How I envy everyone who walks before my eyes‑‑
My servants, townspeople, and beasts and insects‑‑  
I wish I could be born as one of you, 
For you know not the great height  
That I climbed, and from which I fell.

    
No misery is greater than the pain of regrets,  
Being powerless to undo what has been done, 
For wisdom seldom arrives on time.  
I was charitable to all, but more to myself still: 
My wealth generously given away to the needy,  
But did I not keep the lion's share? 
Always among the first to be at the mourning,  
But did my heart truly grieve at the dead? 
Although I walked humbly before the Almighty,  
Did my spirit not believe I was above all men, 
Untouchable, superior, and beyond reproach?  
The Lord gave, and I misspent His gift.   

I cannot curse the day I was born for my guilt;  
Nor can I cry to heaven to take away my shame. 
The weight of my guilt and shame is crushing me,  
Yet who can lift it and relieve me 
When I alone put the weight upon myself?  
I was righteous without the true right, 
And was pious without the heart of true piety.  
The Commandments were followed, but not in humility, 
Public charity given to all, but without love.  
In all things I was first, God second, man third. 
The tears of my sorrow I must shed alone;  
The cries of my torment must I utter in silence.


O frailties of high honor and reputation,  
That can be destroyed and washed away 
As swiftly as the flight of time's moment  
And in the most ignoble of human follies. 
I built a dunghill of a monument to myself  
With great shows of piety and righteousness. 
Yet, in my moment of sheer stupidity and silliness,  
I blew away my dunghill monument to pieces, 
And angered the Lord my God and all his angels.    
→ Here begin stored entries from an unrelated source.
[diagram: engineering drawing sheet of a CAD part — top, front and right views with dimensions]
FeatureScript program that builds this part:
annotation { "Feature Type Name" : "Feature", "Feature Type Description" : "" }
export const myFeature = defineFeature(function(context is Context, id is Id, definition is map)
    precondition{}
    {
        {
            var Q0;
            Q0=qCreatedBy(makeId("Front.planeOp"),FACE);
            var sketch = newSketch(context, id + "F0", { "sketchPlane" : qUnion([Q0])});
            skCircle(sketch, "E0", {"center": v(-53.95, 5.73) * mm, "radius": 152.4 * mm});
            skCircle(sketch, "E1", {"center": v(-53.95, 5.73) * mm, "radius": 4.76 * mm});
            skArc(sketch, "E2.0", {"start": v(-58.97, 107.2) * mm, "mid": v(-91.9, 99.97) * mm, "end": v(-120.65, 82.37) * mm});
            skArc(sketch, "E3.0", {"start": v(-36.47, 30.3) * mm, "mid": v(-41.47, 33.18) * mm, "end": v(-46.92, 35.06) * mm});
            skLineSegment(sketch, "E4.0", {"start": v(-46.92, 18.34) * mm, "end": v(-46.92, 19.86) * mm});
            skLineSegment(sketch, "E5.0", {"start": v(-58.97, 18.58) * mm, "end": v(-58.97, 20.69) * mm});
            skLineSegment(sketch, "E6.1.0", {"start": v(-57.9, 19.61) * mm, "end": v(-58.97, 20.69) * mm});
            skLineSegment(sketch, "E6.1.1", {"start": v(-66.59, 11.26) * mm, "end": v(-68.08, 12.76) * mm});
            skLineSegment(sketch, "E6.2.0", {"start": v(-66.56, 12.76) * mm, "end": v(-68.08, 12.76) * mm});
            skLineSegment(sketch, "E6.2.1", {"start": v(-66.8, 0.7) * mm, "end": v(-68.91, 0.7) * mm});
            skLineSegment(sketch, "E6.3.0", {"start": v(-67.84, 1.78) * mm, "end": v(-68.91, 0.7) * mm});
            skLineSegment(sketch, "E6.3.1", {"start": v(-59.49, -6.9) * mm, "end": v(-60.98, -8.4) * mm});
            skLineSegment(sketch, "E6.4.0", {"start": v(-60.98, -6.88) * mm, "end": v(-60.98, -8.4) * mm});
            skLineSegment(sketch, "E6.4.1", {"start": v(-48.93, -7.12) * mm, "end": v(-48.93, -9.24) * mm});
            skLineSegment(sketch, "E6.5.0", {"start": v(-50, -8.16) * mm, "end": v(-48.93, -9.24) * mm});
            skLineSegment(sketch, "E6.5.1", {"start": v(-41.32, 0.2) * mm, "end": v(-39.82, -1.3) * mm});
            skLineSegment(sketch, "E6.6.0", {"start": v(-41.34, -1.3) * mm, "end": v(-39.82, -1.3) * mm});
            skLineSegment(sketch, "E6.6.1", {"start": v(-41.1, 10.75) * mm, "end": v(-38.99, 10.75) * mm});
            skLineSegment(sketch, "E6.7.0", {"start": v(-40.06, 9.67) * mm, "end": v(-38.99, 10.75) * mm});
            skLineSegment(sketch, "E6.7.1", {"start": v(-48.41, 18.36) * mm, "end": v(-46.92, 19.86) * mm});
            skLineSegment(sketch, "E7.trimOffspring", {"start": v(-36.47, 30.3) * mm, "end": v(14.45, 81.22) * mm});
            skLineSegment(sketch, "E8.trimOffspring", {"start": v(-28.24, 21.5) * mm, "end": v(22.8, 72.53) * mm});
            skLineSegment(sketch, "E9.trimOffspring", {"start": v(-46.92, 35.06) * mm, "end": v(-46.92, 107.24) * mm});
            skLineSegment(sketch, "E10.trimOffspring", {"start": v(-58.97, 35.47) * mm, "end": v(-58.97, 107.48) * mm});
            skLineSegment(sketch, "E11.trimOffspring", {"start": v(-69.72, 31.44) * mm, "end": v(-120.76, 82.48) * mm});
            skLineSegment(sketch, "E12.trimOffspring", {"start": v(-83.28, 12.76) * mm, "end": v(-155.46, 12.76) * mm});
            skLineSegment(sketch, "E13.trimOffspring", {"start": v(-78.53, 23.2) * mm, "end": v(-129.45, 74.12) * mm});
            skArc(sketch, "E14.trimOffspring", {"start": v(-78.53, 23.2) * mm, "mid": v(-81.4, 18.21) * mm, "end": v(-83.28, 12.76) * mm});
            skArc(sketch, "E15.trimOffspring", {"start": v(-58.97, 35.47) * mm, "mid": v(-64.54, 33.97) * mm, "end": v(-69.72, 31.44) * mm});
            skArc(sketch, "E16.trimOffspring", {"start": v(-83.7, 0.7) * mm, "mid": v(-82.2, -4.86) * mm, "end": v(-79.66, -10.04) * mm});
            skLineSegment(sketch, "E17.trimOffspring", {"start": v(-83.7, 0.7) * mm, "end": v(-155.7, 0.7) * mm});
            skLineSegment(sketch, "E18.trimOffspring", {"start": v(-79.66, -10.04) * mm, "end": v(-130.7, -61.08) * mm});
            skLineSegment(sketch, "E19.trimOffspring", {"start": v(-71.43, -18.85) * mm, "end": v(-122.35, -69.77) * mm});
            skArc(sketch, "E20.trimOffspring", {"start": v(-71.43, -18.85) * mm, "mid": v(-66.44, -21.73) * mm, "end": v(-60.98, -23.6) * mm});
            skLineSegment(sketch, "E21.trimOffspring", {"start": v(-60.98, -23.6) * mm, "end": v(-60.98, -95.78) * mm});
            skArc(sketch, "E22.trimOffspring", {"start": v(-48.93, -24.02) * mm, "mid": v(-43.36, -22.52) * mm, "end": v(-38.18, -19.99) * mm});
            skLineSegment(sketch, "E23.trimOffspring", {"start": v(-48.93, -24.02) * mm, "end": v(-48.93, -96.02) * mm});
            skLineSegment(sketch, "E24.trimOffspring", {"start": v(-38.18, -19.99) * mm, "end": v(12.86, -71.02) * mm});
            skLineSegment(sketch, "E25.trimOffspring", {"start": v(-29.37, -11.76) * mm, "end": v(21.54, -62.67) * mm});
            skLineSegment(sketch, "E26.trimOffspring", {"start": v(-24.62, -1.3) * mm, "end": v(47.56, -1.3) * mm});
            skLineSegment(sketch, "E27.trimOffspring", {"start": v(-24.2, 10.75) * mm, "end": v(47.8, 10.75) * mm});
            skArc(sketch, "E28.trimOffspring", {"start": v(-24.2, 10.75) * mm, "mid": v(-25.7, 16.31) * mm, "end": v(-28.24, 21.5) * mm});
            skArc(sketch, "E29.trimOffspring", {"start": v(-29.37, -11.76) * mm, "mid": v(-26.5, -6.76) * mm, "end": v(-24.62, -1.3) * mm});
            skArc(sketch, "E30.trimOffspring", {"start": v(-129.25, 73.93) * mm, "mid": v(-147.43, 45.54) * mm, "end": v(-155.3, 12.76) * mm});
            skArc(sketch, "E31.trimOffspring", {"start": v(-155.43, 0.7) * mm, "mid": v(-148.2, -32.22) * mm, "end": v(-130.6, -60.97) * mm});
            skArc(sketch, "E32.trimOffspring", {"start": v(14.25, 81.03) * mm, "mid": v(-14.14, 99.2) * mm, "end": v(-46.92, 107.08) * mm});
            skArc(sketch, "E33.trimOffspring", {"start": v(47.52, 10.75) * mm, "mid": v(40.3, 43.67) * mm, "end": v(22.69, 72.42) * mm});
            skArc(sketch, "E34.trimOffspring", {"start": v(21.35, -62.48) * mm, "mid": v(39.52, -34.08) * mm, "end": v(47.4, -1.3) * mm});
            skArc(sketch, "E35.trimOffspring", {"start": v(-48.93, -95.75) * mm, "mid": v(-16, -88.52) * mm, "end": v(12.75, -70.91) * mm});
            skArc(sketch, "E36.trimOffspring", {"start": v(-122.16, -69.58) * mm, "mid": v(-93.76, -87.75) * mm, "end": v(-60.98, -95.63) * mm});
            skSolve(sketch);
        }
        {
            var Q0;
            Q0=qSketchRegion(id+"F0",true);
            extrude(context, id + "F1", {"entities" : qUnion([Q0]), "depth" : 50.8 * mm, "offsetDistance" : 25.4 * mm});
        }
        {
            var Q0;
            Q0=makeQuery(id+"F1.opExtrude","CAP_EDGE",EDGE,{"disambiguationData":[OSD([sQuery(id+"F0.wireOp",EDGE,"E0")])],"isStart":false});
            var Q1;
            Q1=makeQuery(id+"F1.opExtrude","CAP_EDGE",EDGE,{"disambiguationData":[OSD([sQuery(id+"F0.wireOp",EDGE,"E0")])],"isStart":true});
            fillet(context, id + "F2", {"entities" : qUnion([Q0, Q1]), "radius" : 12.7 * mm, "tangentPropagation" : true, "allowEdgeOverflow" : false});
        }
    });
O the desolation and loneliness of a fallen man 
Whose pride and haughtiness took him to a great height,  
From which he fell to the depth of greater misery 
Which he so rightfully deserved and received.  
But will God redeem him again?
 Image result for william blake job illustrations

 --William Blake 

1 comment:

  1. Pride goes before destruction,
    a haughty spirit before a fall.
    --Shlomo: Mishlei [Solomon: Book of Proverbs] 16:18

    But when his heart was lifted up, and his mind hardened in pride, he was deposed from his kingly throne, and they took his glory from him.
    --Daniel 5:20

    Solomon’s reign are conventionally dated ca. 970-931 BCE, and Daniel lived during the Jews’ Babylonian captivity from 597-539 BCE, so Jon is taking poetic license by having Job, from a much earlier period, quote these biblical passages. The usual mistranslation of the proverb, “Pride goeth before a fall,” perhaps arose from Herman Melville’s summation (“So the bell’s main weakness was where man’s blood had flawed it. And so pride went before the fall”) in “The Bell Tower,” originally published in “Putnam’s Monthly Magazine” in 1855 and then chosen as the final short story in his 1856 book, “The Piazza Tales.” Although his first book, “Typee: A Peep at Polynesian Life” (1846) was a best-seller, his later works (including “Moby-Dick; or, The Whale” in 1851) were commercial failures. “The Confidence-Man: His Masquerade” (1857) was his last work of prose published in his lifetime, and he fell from literary consciousness. Melville feared that his obituary would only remember him as someone who had lived “among the cannibals,” but after he died in 1891, the apocryphal story circulated that the “New York Times” had referred to him as Henry Melville; however, in a later article, the paper did mention “the late Hiram Melville.”